Villa leave it late as Agbonlahor nets them all three points.

EPL: Gabriel Agbonlahor, Aston Villa - Fulham (PA)

Aston Villa emerged victorious at St. Andrews in a tense, fraught occasion against Birmingham City thanks to a single goal from Gabriel Agbonlahor.

The 'second city derby' has always been one of the highlights of the season, and few recent games between the two have been without controversy. Form usually goes out the window on any derby day and although the Premier League record between these two was all square coming into the game, Villa had beaten their city rivals on the last four occasions, the most recent a 5-1 thumping back in April 2008 that went a long way to condemning Birmingham to relegation that season.
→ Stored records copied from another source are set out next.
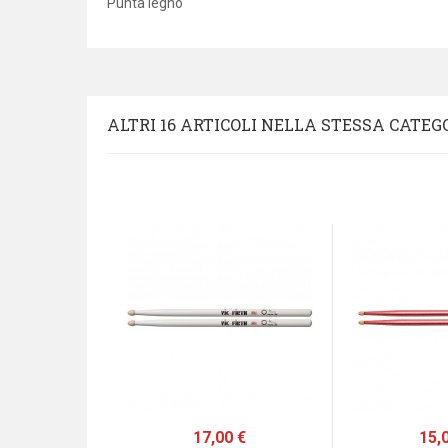
Punta legno
ALTRI 16 ARTICOLI NELLA STESSA CATEG
zo
0 €
Prezzo
17,00 €
Pre
15,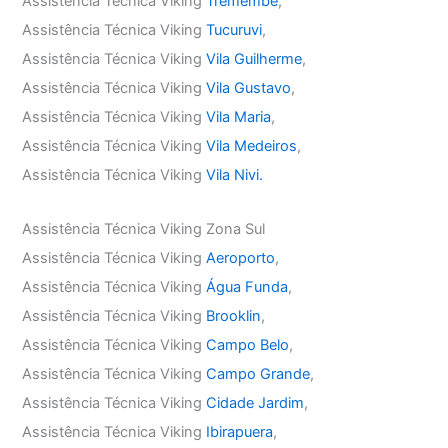
Assistência Técnica Viking
Tremembé
,
Assistência Técnica Viking
Tucuruvi
,
Assistência Técnica Viking
Vila Guilherme
,
Assistência Técnica Viking
Vila Gustavo
,
Assistência Técnica Viking
Vila Maria
,
Assistência Técnica Viking
Vila Medeiros
,
Assistência Técnica Viking
Vila Nivi.
Assistência Técnica Viking Zona Sul
Assistência Técnica Viking
Aeroporto
,
Assistência Técnica Viking
Água Funda
,
Assistência Técnica Viking
Brooklin
,
Assistência Técnica Viking
Campo Belo
,
Assistência Técnica Viking
Campo Grande
,
Assistência Técnica Viking
Cidade Jardim
,
Assistência Técnica Viking
Ibirapuera
,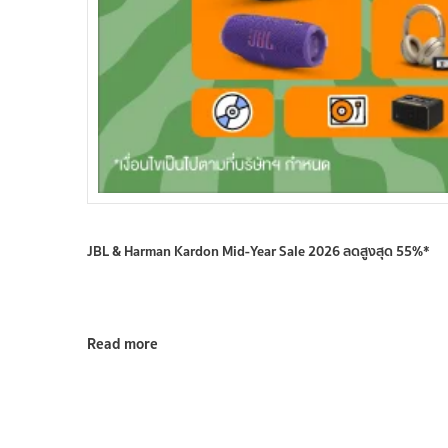
JBL & Harman Kardon Mid-Year Sale 2026 ลดสูงสุด 55%*
Read more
Aston Villa fielded a brand new back four, with three new debutants in Stephan Warnock, James Collins and Richard Dunne with Carlos Culler switching to right-back in favour of Habib Beye. England hero Emile Heskey would once again have settle for a place on the bench as Gabriel Agbonlahor was given the nod upfront. For Birmingham they gave a debut to Sunderland loanee Teemu Tainio, who slotted in a right-back for the injured Stephen Carr. Lee Carsley was surprisingly left out in favour of former Villa trainee Keith Fahey.

Despite a typical derby atmosphere inside St Andrews, it was a rather sedate start from both teams. The first shot in anger come from the visitors, and the in-form James Milner. Agbonlahor showed great strength on the left flank, muscling out Tainio and slipping in Milner just inside the box. But the England midfielder draggred his shot wide of Joe Hart’s left-hand post.
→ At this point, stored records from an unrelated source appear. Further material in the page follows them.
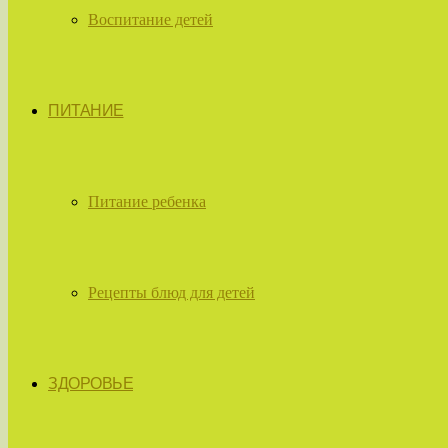
Воспитание детей
ПИТАНИЕ
Питание ребенка
Рецепты блюд для детей
ЗДОРОВЬЕ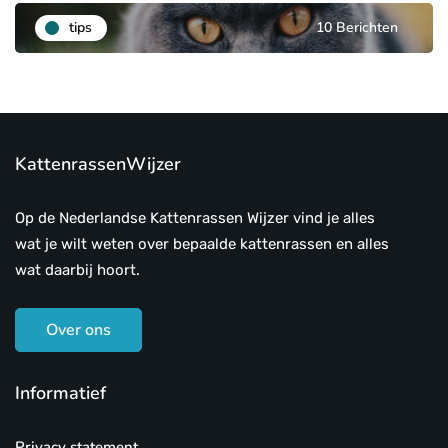
tips
10 Berichten
KattenrassenWijzer
Op de Nederlandse Kattenrassen Wijzer vind je alles
wat je wilt weten over bepaalde kattenrassen en alles
wat daarbij hoort.
Over ons
Informatief
Privacy statement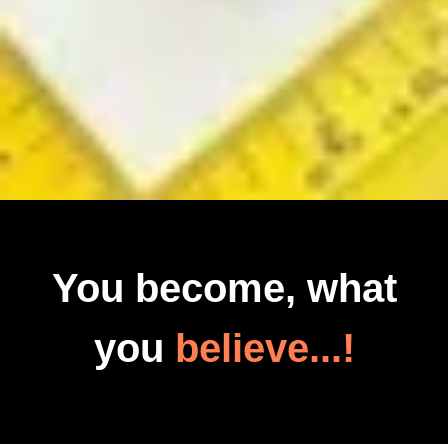
You become, what
you
believe...!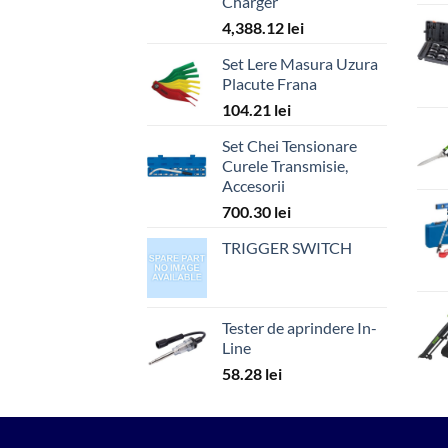
Charger
4,388.12
lei
Set Lere Masura Uzura
Placute Frana
104.21
lei
Set Chei Tensionare
Curele Transmisie,
Accesorii
700.30
lei
TRIGGER SWITCH
Tester de aprindere In-
Line
58.28
lei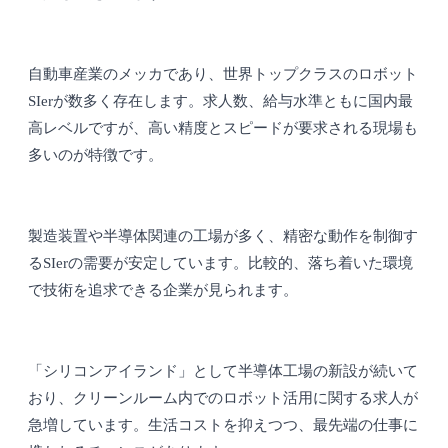
自動車産業のメッカであり、世界トップクラスのロボット
SIerが数多く存在します。求人数、給与水準ともに国内最
高レベルですが、高い精度とスピードが要求される現場も
多いのが特徴です。
製造装置や半導体関連の工場が多く、精密な動作を制御す
るSIerの需要が安定しています。比較的、落ち着いた環境
で技術を追求できる企業が見られます。
「シリコンアイランド」として半導体工場の新設が続いて
おり、クリーンルーム内でのロボット活用に関する求人が
急増しています。生活コストを抑えつつ、最先端の仕事に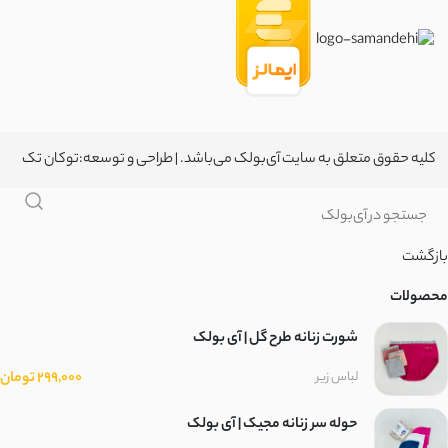
مخمل کبریتی
سانتانا
سوپر سانتانا
کلیه حقوق متعلق به سایت آی‌بولک می‌باشد. | طراحی و توسعه:
توکان تک
کتان زارا
سوییت
بازگشت
موهر کم پرز
محصولات
شورت زنانه طرح گل | آی بولک
ضدآب دارای آستر
299,000 تومان
لباس زیر
ضد آب
حوله سر زنانه مجیک | آی بولک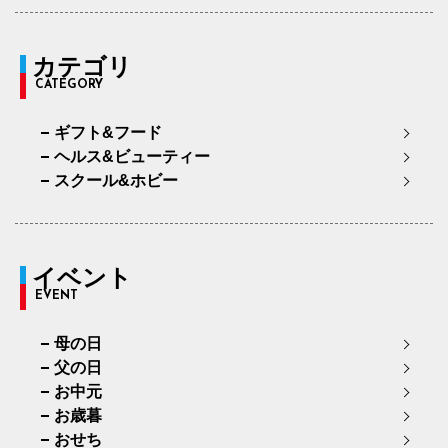
カテゴリ
CATEGORY
ギフト&フード
ヘルス&ビューティー
スクール&ホビー
イベント
EVENT
母の日
父の日
お中元
お歳暮
おせち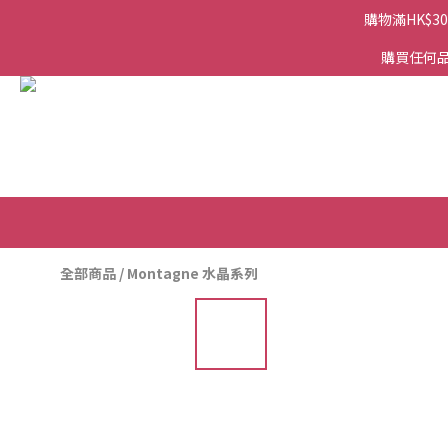
購物滿HK$3
購買任何品
全部商品
/
Montagne 水晶系列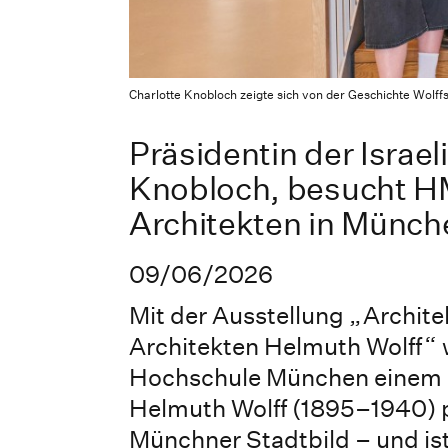
Charlotte Knobloch zeigte sich von der Geschichte Wolffs,
Präsidentin der Israe
Knobloch, besucht H
Architekten in Münch
09/06/2026
Mit der Ausstellung „Archite
Architekten Helmuth Wolff“ w
Hochschule München einem he
Helmuth Wolff (1895–1940) 
Münchner Stadtbild – und ist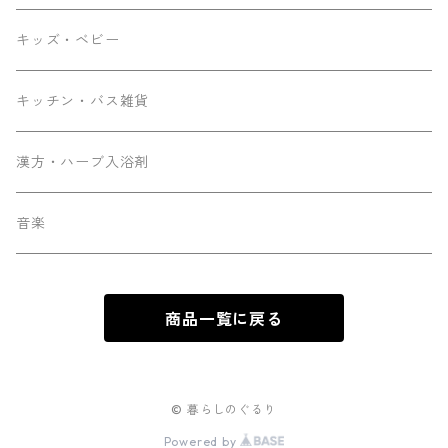
キッズ・ベビー
キッチン・バス雑貨
漢方・ハーブ入浴剤
音楽
商品一覧に戻る
© 暮らしのぐるり
Powered by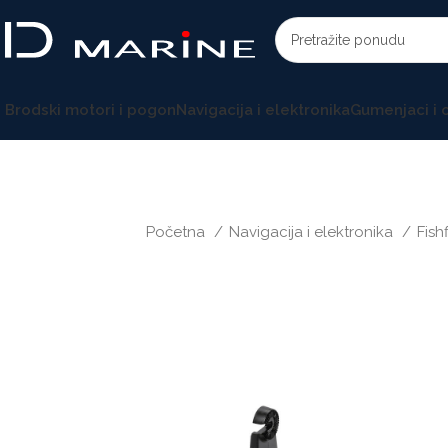
Brodski motori i pogon
Navigacija i elektronika
Gumenjaci i
Početna
Navigacija i elektronika
Fish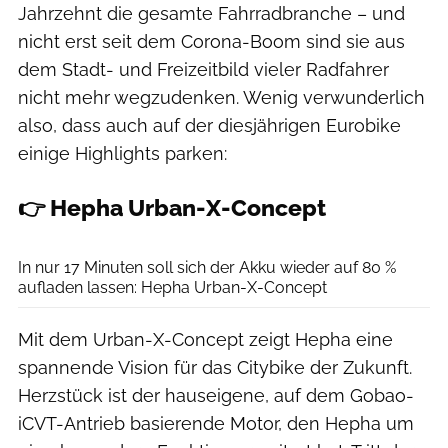
Jahrzehnt die gesamte Fahrradbranche – und
nicht erst seit dem Corona-Boom sind sie aus
dem Stadt- und Freizeitbild vieler Radfahrer
nicht mehr wegzudenken. Wenig verwunderlich
also, dass auch auf der diesjährigen Eurobike
einige Highlights parken:
👉 Hepha Urban-X-Concept
Christian Pauls
In nur 17 Minuten soll sich der Akku wieder auf 80 %
aufladen lassen: Hepha Urban-X-Concept
Mit dem Urban-X-Concept zeigt Hepha eine
spannende Vision für das Citybike der Zukunft.
Herzstück ist der hauseigene, auf dem Gobao-
iCVT-Antrieb basierende Motor, den Hepha um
Five minutes later Birmingham’s Gary O’Conner had a shot blocked by Warknock that hits the former Blackburn defender’s arm but Birmingham’s appeal for the spot-kick is waved away by referee Howard Webb. Replay’s show that Warknock could do very little to get out the way, as the ball hit him as he was falling whilst trying to stop the chance.

The hosts continued with the first sustained bit of pressure of the game and called Brad Friedel into action. O’Conner’s flick-on on the half-way line was met by a roaming Lee Bowyer who cut in from the right and hit a strike that Frediel palmed away. From the resulting corner, Fahey shot narrowly wide from the edge of the box.
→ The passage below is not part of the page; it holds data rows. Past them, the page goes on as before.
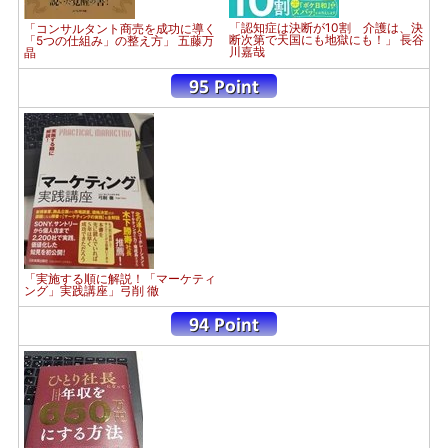
「認知症は決断が10割 介護は、決
「コンサルタント商売を成功に導く
断次第で天国にも地獄にも！」 長谷
「5つの仕組み」の整え方」 五藤万
川嘉哉
晶
「実施する順に解説！「マーケティ
ング」実践講座」弓削 徹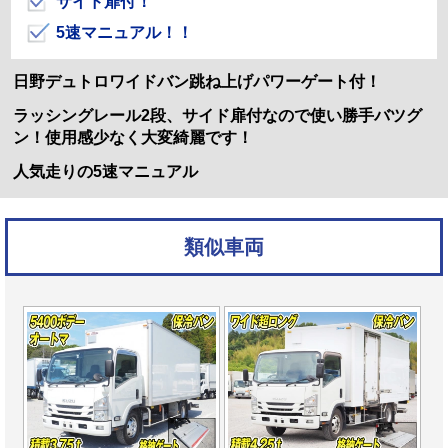
サイド扉付！
5速マニュアル！！
日野デュトロワイドバン跳ね上げパワーゲート付！
ラッシングレール2段、サイド扉付なので使い勝手バツグ
ン！使用感少なく大変綺麗です！
人気走りの5速マニュアル
類似車両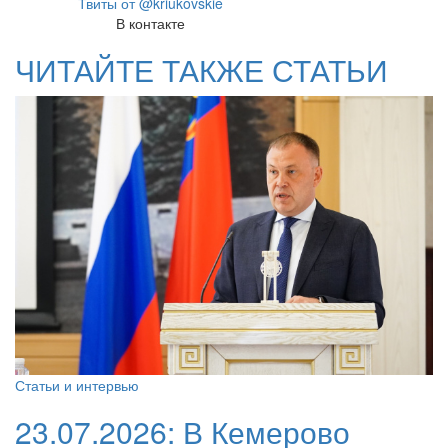
Твиты от @kriukovskie
В контакте
ЧИТАЙТЕ ТАКЖЕ СТАТЬИ
Статьи и интервью
23.07.2026:
В Кемерово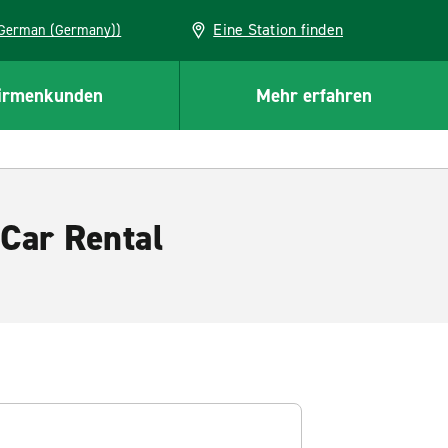
Eine Station finden
EU (German (Germany))
irmenkunden
Mehr erfahren
Car Rental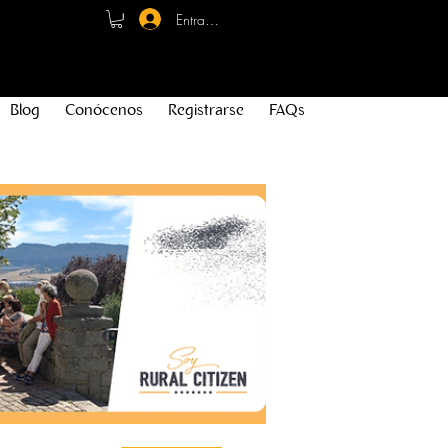
Entrar - Registro
Blog
Conócenos
Registrarse
FAQs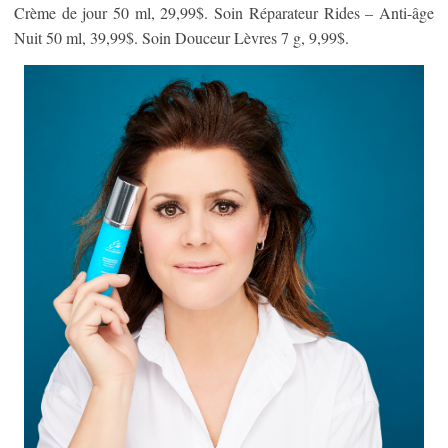
Crème de jour 50 ml, 29,99$. Soin Réparateur Rides – Anti-âge
Nuit 50 ml, 39,99$. Soin Douceur Lèvres 7 g, 9,99$.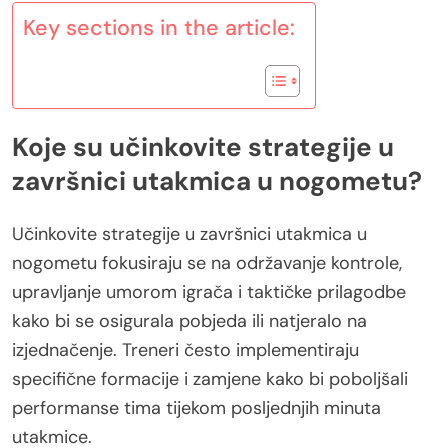
Key sections in the article:
Koje su učinkovite strategije u
završnici utakmica u nogometu?
Učinkovite strategije u završnici utakmica u
nogometu fokusiraju se na održavanje kontrole,
upravljanje umorom igrača i taktičke prilagodbe
kako bi se osigurala pobjeda ili natjeralo na
izjednačenje. Treneri često implementiraju
specifične formacije i zamjene kako bi poboljšali
performanse tima tijekom posljednjih minuta
utakmice.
Just before the poor first-half came to close Villa almost went head when Agbonlahor just missed a header from Milner’s cross, the ball flashing wide off Rodger Johnson. With the score goalless at half-time, Alex McLeish would have been the happier of the two managers.

Five minutes after the break, Howard Webb got his yellow card out for the first time as Steve Sidwell was booked for hauling down Sebastian Larsson. Lee Carsley, on for the injured James McFadden at half-time then went close with a curling shot from outside the box that Friedel stretched to save.

Both sides continued to cancel each other out and after a period of mis-placed passes and lack of goalmouth action, Martin O’Neil replaced Nigel Reo-Coker with John Carew and went 4-4-2 in a bid to win the game. Birmingham respond by bringing on Colombian Christian Benitez for O’Conner.

The formation switch seemed to breather new life into Villa and they began to take a foothold in the game. Sidewell’s header was saved at point-blank rage by Hart before Milner hit’s a shot from outside the box that Hart again pushed away.

Finally the break-through came for Aston Villa’s men six minutes from time. Ashley Young’s free-kick was floated in, Carew won the header and nodded it across for an unmarked Agbonlahor to power a header past Hart, to net his third goal in three games against Birmingham.

Birmingham rallied late on but it was Villa who nearly added a second with Carew and Agbonlahor wasting chances before the final whistle signalled Villa's fifth win in a row against their city rivals.